An Interdisciplinary Collaboration between Environmental and Computer Science

By Wenchuo Yao, PhD student of Water INTERface IGEP and Department of Civil and Environmental Engineering of Virginia Tech

What is the worst thing that could happen after you spend many long days and nights doing experiment? Absolutely losing the data.

In December 2018, a series of experiment were performed to study how humidifiers affect indoor air quality. We used AeroTrak to measure particle concentration in the air for 8 hours in the late afternoon then into the night when the temperature was colder and the humidity lower. Many weather conditions were tested with replicate experiments. The airborne particle concentration will be used to generate a simulation model to predict the effects of emissions of humidifiers in a room and determine human exposure. Thousands of data points were obtained but the instrument could not export the data. the experiments could not be repeated as the necessary winter conditions suitable for experimental simulation no longer existed. Besides, the empty room we used would be reassigned to office space in 2019 and we would not be able to use it again. We tried calling the vendor company but they were not able to solve this problem over the phone. They also mentioned that sending the instrument back and fixing it may lead to losing all the data. Therefore, it is crucial to get the data from the instrument.

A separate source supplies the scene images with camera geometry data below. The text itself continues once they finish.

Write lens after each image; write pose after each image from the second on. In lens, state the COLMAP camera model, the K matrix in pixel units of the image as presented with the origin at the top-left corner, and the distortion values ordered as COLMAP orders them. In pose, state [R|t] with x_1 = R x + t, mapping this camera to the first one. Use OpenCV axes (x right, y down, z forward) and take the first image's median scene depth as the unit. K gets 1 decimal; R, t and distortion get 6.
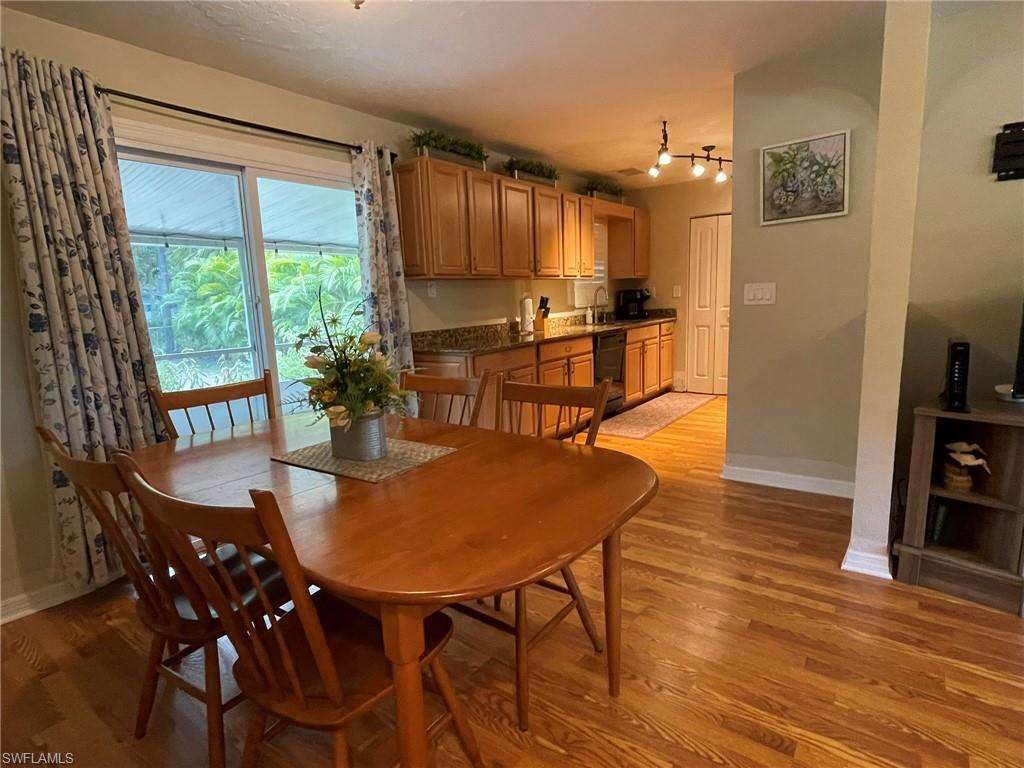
lens RADIAL K [[535.0, 0, 502.8], [0, 535.0, 385.2], [0, 0, 1]] dist [0.003210, 0.000160]
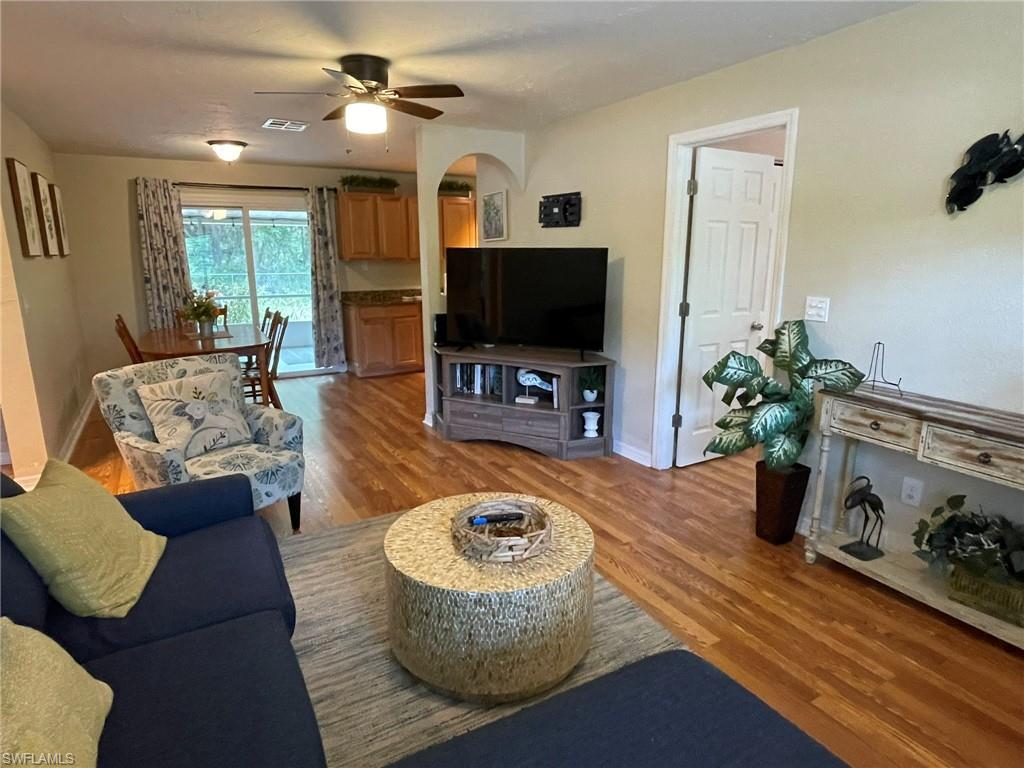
lens RADIAL K [[586.2, 0, 505.9], [0, 586.2, 387.0], [0, 0, 1]] dist [-0.009309, -0.002160]
pose [[0.923097, 0.122956, -0.364382, 1.392390], [-0.096329, 0.991232, 0.090446, -0.018582], [0.372308, -0.048390, 0.926847, -0.765757]]
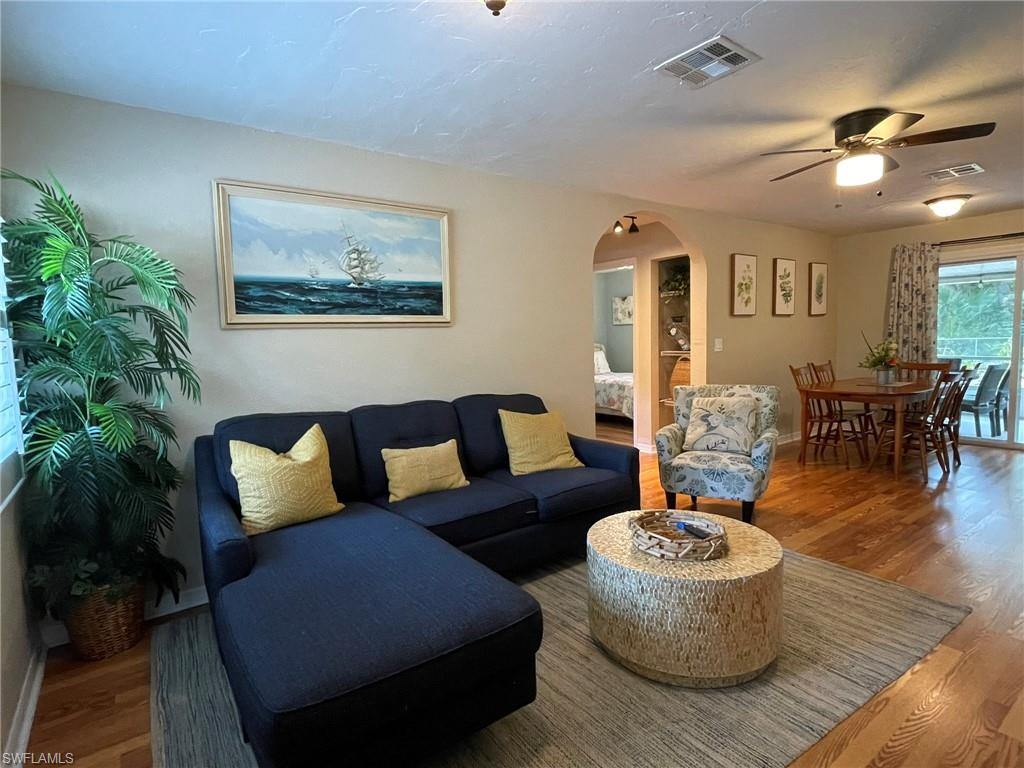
lens RADIAL K [[535.0, 0, 507.1], [0, 535.0, 380.3], [0, 0, 1]] dist [0.003210, 0.000160]
pose [[-0.277639, 0.129261, -0.951950, 1.909639], [-0.113407, 0.979568, 0.166087, -0.089552], [0.953968, 0.154070, -0.257308, -0.160643]]
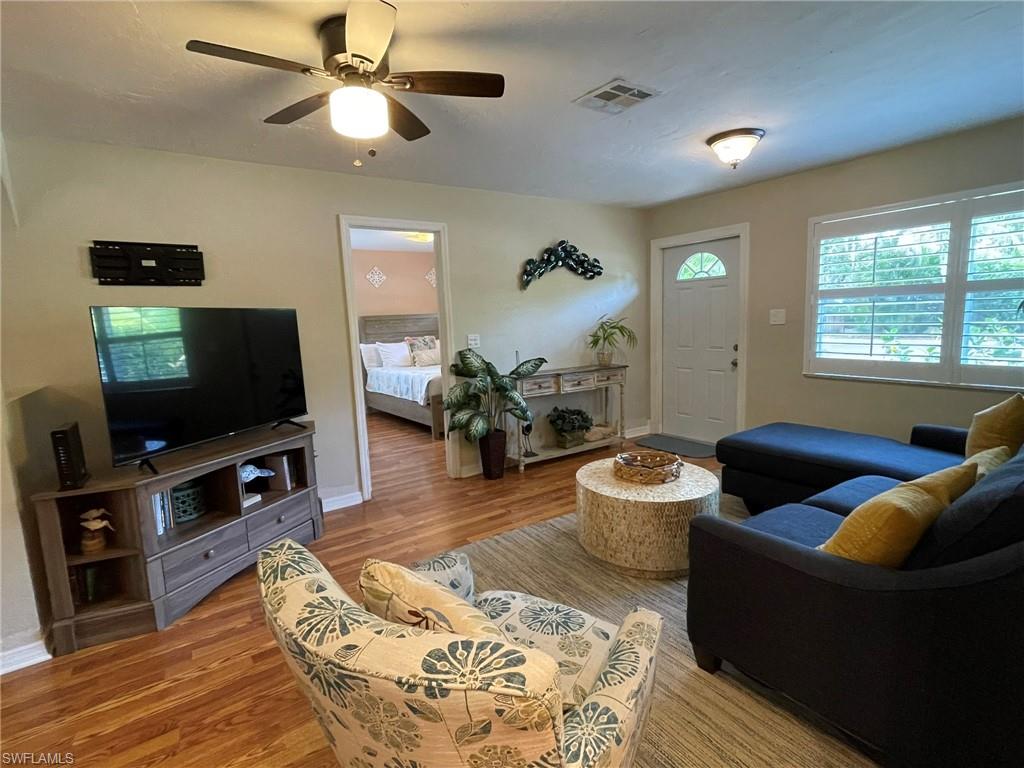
lens RADIAL K [[494.1, 0, 506.7], [0, 494.1, 381.8], [0, 0, 1]] dist [-0.001877, -0.000069]
pose [[0.307601, -0.096488, 0.946611, 0.105770], [0.183170, 0.982243, 0.040599, -0.033918], [-0.933719, 0.160902, 0.319813, -0.169554]]
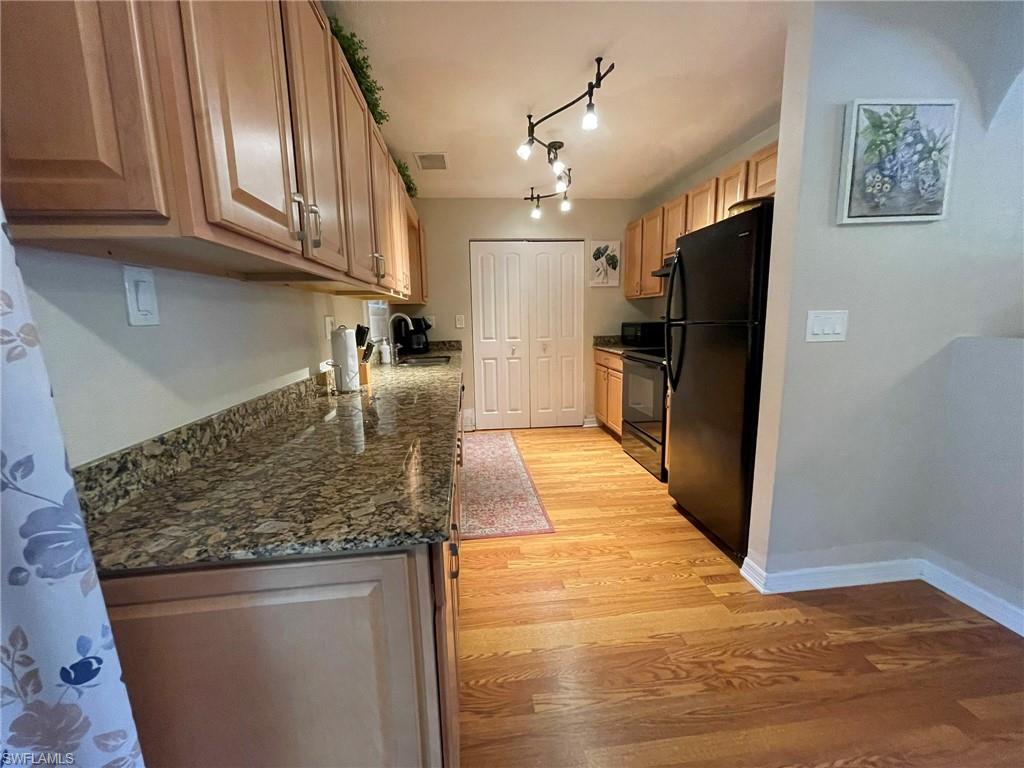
lens RADIAL K [[413.6, 0, 508.0], [0, 413.6, 382.7], [0, 0, 1]] dist [0.000447, 0.000092]
pose [[0.731623, -0.083657, 0.676557, -0.202644], [0.102654, 0.994645, 0.011979, -0.164541], [-0.673936, 0.060687, 0.736293, 1.000584]]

The solution to it was hand typing the data, but it was slow and prone to typing errors. A professor mentioned optical character reader (OCR) might be a better solution. The principle of OCR is that a python package will read text from PDF files and import the text into Excel. This is exactly what we needed. We reached out to the library staff (Chreston, Nathan, and Jonathan) and we met several times to discuss the situations we faced and the outcome we expected the OCR would accomplish. After knowing our situation, they came up with a workflow and taught us how to process the images of AeroTrak screen into black and white, get Adobe Pro to turn the images into PDF files, read the text in the PDF files, and then export the text as Excel files. The data was retrieved and the processing took only 5 seconds!

Together as a team, we proposed a possible solution to our problem, and the University Library staff worked dedicatedly to enact it with their expertise. It is an interdisciplinary achievement!